Steve Cordts dusted off 18 different natural resource management plans to prep himself for framing Minnesota's 2019 Duck Plan — a document that's likely to be finalized in September.
The previous Duck Plan, written in 2006, set ambitious, 50-year goals for the addition of 2 million habitat acres and a state population of 1 million breeding ducks. It contained more than 30 pages of nitty-gritty detail.
Those visions haven't been abandoned, he said last week in an interview, but the proposed new plan is only six pages and breezy in comparison.
"This one covers the next four years," said Cordts, the leading waterfowl biologist for the Department of Natural Resources. "I think it will help focus habitat efforts."
The same "short and sweet" approach went into writing the proposed 2019 Pheasant Plan, also due in September. Both documents are in the process of incorporating final public input.
Greg Hoch, primary author of the Pheasant Plan, said the reader-friendly plans are meant to widen support for duck and pheasant conservation by emphasizing benefits that go beyond filling the sky with game birds.
Well-designed habitat projects for ground-nesting ringnecks and migratory waterfowl double as filters to keep drinking water and surface water clean. Restoring grasslands and wetlands boosts biodiversity and benefits songbirds and pollinators. Other lands managed for ducks and pheasants can double as rainwater basins to minimize flooding downstream. There's also a desire to increase the quantity and quality of wild rice through habitat projects.

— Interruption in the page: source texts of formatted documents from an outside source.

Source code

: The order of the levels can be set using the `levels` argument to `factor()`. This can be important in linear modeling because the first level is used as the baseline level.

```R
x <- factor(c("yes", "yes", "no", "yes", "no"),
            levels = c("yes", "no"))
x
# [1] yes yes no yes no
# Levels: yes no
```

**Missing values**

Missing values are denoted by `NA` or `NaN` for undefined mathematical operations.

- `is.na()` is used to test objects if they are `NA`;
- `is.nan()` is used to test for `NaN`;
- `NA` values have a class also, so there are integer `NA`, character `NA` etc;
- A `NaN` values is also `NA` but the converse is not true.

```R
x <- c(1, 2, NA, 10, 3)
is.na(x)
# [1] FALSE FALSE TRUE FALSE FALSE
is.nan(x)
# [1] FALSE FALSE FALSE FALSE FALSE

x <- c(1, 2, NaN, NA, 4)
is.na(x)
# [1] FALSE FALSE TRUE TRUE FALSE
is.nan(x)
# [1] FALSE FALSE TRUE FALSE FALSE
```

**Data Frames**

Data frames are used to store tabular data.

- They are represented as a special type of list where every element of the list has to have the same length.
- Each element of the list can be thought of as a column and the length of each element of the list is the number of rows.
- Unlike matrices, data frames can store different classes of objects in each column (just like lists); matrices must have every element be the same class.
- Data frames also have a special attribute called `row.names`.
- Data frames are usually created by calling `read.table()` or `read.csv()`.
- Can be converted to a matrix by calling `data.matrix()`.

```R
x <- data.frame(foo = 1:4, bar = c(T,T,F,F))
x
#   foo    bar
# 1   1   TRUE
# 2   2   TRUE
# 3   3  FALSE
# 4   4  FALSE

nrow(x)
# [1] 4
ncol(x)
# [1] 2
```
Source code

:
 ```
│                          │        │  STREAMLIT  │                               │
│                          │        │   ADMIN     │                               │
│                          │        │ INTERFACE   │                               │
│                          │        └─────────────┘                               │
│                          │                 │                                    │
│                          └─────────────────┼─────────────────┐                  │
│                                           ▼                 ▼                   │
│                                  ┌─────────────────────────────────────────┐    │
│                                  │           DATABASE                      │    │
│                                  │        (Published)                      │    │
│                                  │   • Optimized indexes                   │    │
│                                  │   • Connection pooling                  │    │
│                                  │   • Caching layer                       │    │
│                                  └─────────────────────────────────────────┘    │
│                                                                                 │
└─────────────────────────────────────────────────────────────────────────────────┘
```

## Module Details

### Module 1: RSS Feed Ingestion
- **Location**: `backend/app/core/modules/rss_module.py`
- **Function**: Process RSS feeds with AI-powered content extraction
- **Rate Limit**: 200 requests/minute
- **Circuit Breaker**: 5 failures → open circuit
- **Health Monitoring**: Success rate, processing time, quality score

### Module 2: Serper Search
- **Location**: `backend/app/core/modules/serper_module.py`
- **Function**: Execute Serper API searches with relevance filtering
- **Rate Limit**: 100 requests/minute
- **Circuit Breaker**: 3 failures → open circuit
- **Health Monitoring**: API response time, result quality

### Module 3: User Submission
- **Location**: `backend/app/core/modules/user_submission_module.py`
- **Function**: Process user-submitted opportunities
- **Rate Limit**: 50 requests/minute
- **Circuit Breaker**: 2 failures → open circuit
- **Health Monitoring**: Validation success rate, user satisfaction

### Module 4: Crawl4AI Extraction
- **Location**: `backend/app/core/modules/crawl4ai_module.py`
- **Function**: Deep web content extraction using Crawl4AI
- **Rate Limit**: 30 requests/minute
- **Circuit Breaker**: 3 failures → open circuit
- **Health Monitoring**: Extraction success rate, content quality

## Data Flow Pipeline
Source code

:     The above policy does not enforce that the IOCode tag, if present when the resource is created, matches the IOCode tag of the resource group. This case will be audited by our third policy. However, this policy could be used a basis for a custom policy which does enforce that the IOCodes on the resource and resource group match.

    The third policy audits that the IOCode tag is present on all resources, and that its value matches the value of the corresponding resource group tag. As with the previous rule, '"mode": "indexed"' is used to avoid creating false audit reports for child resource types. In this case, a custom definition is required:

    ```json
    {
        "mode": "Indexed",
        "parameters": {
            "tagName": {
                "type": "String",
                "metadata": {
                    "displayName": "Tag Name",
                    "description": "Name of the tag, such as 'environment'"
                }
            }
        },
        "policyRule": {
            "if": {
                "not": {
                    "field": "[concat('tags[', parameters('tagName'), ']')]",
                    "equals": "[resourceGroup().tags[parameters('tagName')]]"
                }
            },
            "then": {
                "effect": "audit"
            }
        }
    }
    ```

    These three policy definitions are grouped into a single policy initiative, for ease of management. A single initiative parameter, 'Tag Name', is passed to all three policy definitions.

Beyond that, the duck and pheasant plans will stress that their projects support outdoor recreation that includes hiking, photography, bird-watching, antler hunting and harvesting wild foods. It's a movement that certain members of the National Governors Association embraced last week when Maine, Vermont, Utah, Nevada and Oregon announced a tourism-minded outdoor recreation learning network.